Wednesday 16 July 2014

Review: The Temporary Gentleman by Sebastian Barry


Jack McNulty is a 'temporary gentleman', an Irishman whose commission in the British army in the Second World War was never permanent. In 1957, sitting in his lodgings in Accra, he urgently sets out to write his story. He feels he cannot take one step further, or even hardly a breath, without looking back at all that has befallen him.

He is an ordinary man, both petty and heroic, but he has seen extraordinary things. He has worked and wandered around the world - as a soldier, an engineer, a UN observer - trying to follow his childhood ambition to better himself. And he has had a strange and tumultuous marriage. Mai Kirwan was a great beauty of Sligo in the 1920s, a vivid mind, but an elusive and mysterious figure too. Jack married her, and shared his life with her, but in time she slipped from his grasp.

A heart-breaking portrait of one man's life - of his demons and his lost love - The Temporary Gentleman is, ultimately, a novel about Jack's last bid for freedom, from the savage realities of the past and from himself.



Hardcover, 320 pages
Published May 1st 2014 by Viking Adult
Terri's Thoughts

I won a copy of this book as part of a Goodreads giveaway.  I originally gave up hope on it as it took so long to arrive but alas it showed up.

I have mixed feelings about this book.  On one hand I enjoyed it greatly and on the other I found I had a hard time getting through it.
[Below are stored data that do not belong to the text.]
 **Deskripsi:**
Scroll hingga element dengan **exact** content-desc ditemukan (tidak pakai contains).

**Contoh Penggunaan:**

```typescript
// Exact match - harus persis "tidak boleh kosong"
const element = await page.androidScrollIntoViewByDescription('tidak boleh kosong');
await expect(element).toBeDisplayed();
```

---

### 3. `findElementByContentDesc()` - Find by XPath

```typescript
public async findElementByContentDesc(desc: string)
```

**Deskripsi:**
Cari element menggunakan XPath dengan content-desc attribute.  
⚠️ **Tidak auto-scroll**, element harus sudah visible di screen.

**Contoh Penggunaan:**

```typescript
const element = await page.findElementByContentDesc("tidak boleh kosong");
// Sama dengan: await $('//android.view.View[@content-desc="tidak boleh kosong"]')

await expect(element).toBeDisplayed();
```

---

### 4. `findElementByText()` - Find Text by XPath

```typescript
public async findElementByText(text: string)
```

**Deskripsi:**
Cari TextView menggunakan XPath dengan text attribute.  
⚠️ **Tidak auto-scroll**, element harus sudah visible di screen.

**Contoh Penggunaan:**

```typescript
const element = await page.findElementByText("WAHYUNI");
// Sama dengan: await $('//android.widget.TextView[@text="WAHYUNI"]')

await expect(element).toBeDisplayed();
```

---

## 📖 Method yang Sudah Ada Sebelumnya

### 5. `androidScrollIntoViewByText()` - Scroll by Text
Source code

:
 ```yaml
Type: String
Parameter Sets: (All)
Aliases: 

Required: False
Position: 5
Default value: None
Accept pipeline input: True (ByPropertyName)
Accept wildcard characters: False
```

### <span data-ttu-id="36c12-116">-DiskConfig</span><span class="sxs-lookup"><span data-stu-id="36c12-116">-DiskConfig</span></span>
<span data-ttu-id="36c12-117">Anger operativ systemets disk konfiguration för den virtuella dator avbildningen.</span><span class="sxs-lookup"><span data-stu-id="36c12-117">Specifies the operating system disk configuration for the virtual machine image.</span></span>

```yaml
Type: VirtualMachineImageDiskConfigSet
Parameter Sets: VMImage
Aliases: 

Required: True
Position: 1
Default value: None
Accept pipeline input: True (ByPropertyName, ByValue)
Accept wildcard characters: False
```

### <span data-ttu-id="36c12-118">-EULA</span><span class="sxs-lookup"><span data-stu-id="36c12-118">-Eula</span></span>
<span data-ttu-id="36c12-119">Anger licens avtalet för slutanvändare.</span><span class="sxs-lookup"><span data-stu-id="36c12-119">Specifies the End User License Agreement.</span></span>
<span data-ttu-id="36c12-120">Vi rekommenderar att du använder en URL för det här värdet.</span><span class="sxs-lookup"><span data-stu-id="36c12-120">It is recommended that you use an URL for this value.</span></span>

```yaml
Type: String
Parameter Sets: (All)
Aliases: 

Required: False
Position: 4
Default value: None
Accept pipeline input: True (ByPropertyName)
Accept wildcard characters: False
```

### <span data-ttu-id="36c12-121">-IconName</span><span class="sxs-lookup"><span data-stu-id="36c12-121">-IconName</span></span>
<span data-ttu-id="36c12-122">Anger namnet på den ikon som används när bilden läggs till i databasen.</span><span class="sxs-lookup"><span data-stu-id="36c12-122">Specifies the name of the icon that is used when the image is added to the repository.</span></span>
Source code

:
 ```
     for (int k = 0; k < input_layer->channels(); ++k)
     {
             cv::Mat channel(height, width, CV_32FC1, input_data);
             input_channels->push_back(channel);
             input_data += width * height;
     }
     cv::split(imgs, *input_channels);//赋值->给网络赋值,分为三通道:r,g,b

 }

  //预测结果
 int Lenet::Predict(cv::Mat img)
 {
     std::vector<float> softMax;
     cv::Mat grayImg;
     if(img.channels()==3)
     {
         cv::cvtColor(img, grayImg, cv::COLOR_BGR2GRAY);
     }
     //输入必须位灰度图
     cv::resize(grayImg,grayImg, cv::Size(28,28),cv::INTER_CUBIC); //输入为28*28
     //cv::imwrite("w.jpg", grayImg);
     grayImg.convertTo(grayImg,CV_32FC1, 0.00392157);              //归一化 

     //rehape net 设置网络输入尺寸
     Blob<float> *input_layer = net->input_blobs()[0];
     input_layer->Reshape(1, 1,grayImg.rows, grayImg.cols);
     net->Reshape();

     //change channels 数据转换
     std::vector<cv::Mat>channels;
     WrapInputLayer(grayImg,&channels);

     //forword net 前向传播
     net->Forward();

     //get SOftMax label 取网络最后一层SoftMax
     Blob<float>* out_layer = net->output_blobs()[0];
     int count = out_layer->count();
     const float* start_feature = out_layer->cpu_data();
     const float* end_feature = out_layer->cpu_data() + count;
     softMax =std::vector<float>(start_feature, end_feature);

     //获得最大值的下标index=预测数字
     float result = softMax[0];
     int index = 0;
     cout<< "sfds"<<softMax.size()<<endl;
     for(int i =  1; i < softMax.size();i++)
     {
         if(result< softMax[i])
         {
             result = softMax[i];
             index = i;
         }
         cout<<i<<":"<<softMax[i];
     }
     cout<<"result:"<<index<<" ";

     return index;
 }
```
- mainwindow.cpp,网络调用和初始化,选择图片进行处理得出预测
This book is about a man reliving his past by writing down his journey in a journal.  The heart of the story is a love story however it is not a one of the conventional kind.  It is about the downward spiral of two people who love each other yet are toxic for each other.  This I found interesting.

I was not particularly fond of Mai or Jack.  I found them both to be selfish and without a great sense of character.  This is where I struggled.  Had they been more likeable I may have enjoyed the book more and had a greater connection with the tragedy of it.  I also had a hard time at first following along with the story.  It is told out of sequence without any real identifier that it has changed course.

Putting aside my struggles with the story the core of it was a good one about the decisions people make and the consequences as a result.  This was not a happy go lucky read but did manage to entertain me.  Without spoiling the story I found the ending appropriate and really the only way it could wrap up.

About the Author

Sebastian Barry is an Irish playwright, novelist and poet. He is noted for his dense literary writing style and is considered one of Ireland's finest writers

Barry's literary career began in poetry before he began writing plays and novels. In recent years his fiction writing has surpassed his work in the theatre in terms of success, having once been considered a playwright who wrote occasional novels.

He has twice been shortlisted for the Man Booker Prize for his novels A Long Long Way (2005) and The Secret Scripture (2008), the latter of which won the 2008 Costa Book of the Year and the James Tait Black Memorial Prize. His 2011 novel On Canaan's Side was long-listed for the Booker.